Work to complete »
1. Summarize the service agreement conditions in two sentences.
2. According to the service agreement conditions, which liability of PSU can nothing in the Agreement exclude or restrict?
3. Extend the service agreement conditions beyond their final clause.

8. USE OF THE SERVICE

The Customer undertakes to use the Service in accordance with such conditions as may be notified in writing to the Customer by PSU from time to time.

 

9. PROVISION OF INFORMATION

The Customer undertakes to promptly provide PSU, free of charge, with all information and co-operation that PSU may reasonably require to enable it to proceed without interruption with the performance of its obligations under this Agreement.

 

10. LIABILITY.

Nothing in this Agreement shall exclude or restrict PSU’s liability for death or personal injury resulting from the negligence of PSU or its employees while acting in the course of their employment.

  • 10.1 Subject to Condition
  • 10.2 PSU shall be liable for the damage to the property of the Customer caused by any negligent act or omission of PSU or its employees, provided that such liability of PSU in contract, tort or otherwise, including any liability for negligence, howsoever arising out of or in connection with the performance of PSU’s obligations under this Agreement shall be limited to £10,000 for any one incident or £30,000 for any series of incidents arising from a common cause in any twelve month period.
  • 10.3 PSU shall not be liable to the Customer in contract, tort or otherwise, including any liability for negligence, for any loss of revenue, business, anticipated savings or profit or of any indirect or consequential loss however arising.
  • 10.4 In the event of any failure in the Service, PSU shall not be liable to the Customer for any charges incurred by the Customer should the Customer divert its traffic to another provider.
  • 10.5 The provisions of this Condition 10 shall continue to apply, notwithstanding the termination of this Agreement.
  • 10.6 PSU shall not be liable in any circumstances for making good Customer premises in the event of the removal of the equipment.

 

11. AVAILABILITY

PSU will use all reasonable endeavours to ensure that the Services are available for the use by the customer in accordance with the Service standards for the time being set out in PSU’s service literature. PSU may from time to time introduce compensation schemes should PSU fail to achieve the standard of Service set out in its service literature.

 

12. TERMINATION.

Without prejudice to their rights under the Agreement PSU and the Customer shall have the right to terminate this Agreement forthwith in the event that:

  • 12.1.1 the other party is in default in its performance or observance of any of its obligations under this Agreement, and, in the case of a remediable breach, fails to remedy the breach within a reasonable time specified by the non defaulting party in its written notice to do so ; or
    • 12.1.2 An interim order is applied for or made, or a voluntary arrangement approved, or if a petition for bankruptcy order is presented or a bankruptcy order is made against the other party, or if a receiver or trustee in bankruptcy is appointed of the other party’s estate or a voluntary arrangement is proposed or approved or an administration order is made, or a receiver or administrative receiver is appointed or any of the party’s assets or undertaking or a winding-up resolution or petition is passed or presented (otherwise than for the purposes of reconstruction or amalgamation ) or if any circumstances arise which entitle the court or creditor to appoint a receiver, administrative receiver or administrator to present a winding-up petition or make up a winding up order.

Data excerpt »
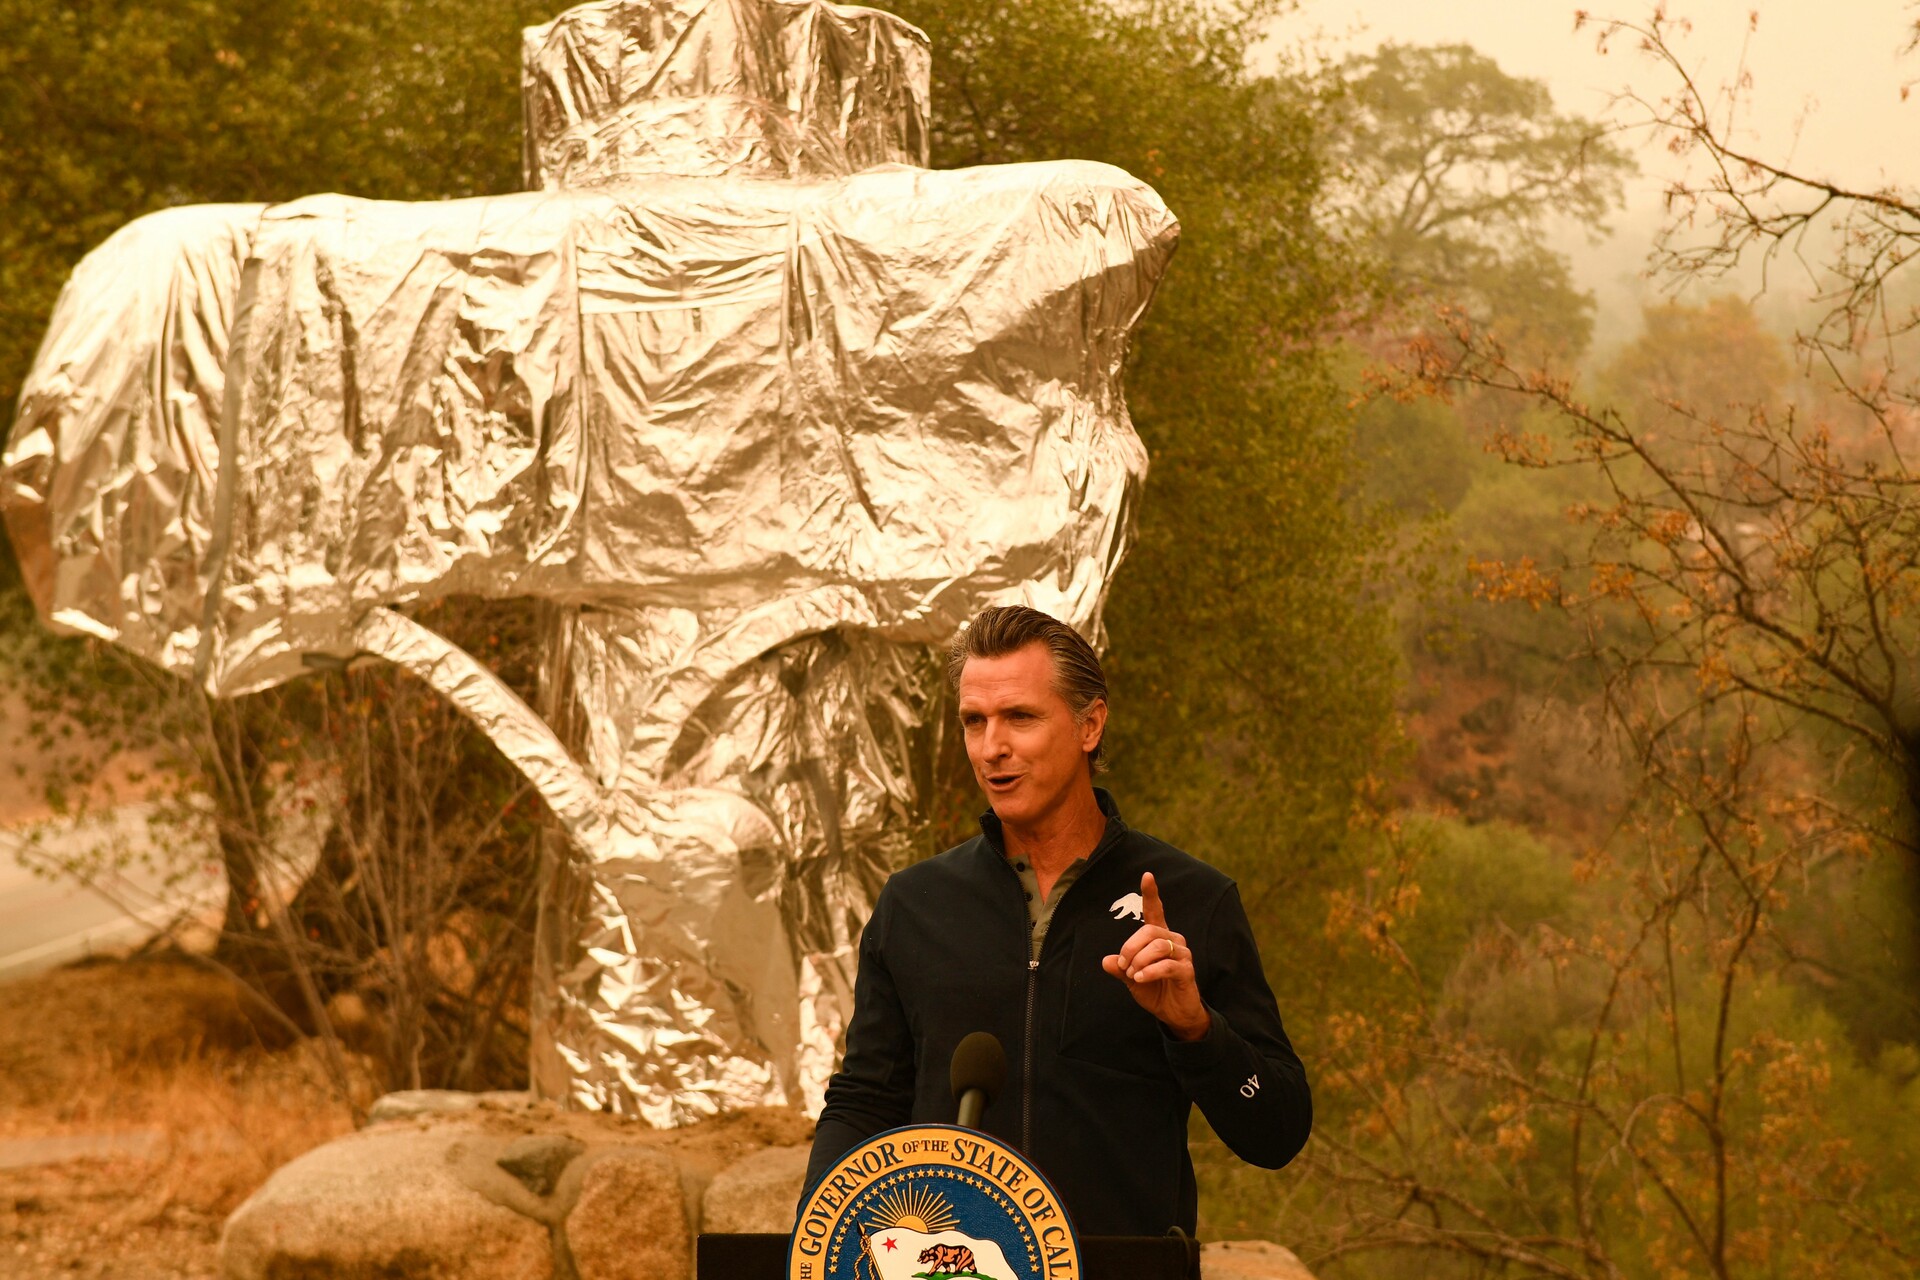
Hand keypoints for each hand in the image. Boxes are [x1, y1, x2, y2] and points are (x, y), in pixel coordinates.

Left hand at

Answers per task »
1. The Customer must use the Service under any conditions PSU notifies in writing and must promptly give PSU, free of charge, the information and co-operation it reasonably needs. PSU will use all reasonable endeavours to keep the Services available to the standards in its service literature, limits its liability for property damage to £10,000 per incident or £30,000 per series of incidents from a common cause in any twelve months, excludes liability for lost revenue, profit and indirect or consequential loss, and either party may terminate immediately for an unremedied default or the other party's insolvency.

2. PSU's liability for death or personal injury resulting from the negligence of PSU or its employees while acting in the course of their employment.

3.
  • 12.2 Without prejudice to its other rights, PSU shall have the right forthwith to terminate this Agreement by notice in writing to the Customer in the event that;
    • 12.2.1 the Customer fails to make any payment when it becomes due to PSU; or
    • 12.2.2 PSU’s licence expires or it is revoked; or
    • 12.2.3 a licence under which the Customer has the right to run its telecommunications system and connect it to the PSU system is revoked, amended or otherwise ceases to be valid and is not immediately replaced by another valid licence.
  • 12.3 In the event of termination by PSU under conditions 12.1.1, 12.1.2, 12.2.1,or 12.2.3 PSU shall be entitled to recover from the Customer all costs, losses and expenses including loss of future profits as in 3.2 incurred by PSU including but not limited to the cost of disconnecting of the Service(s) and the removal of any equipment as part of and belonging to PSU or its agents and located at the Customer’s premises.
  • 12.4 PSU will not be responsible and/or liable for de-programming/removing Least Cost Routing Services (other than Carrier Pre-selection Service) and/or any associated charges or costs. Therefore it is solely the responsibility of the customer and/or their new call routing provider.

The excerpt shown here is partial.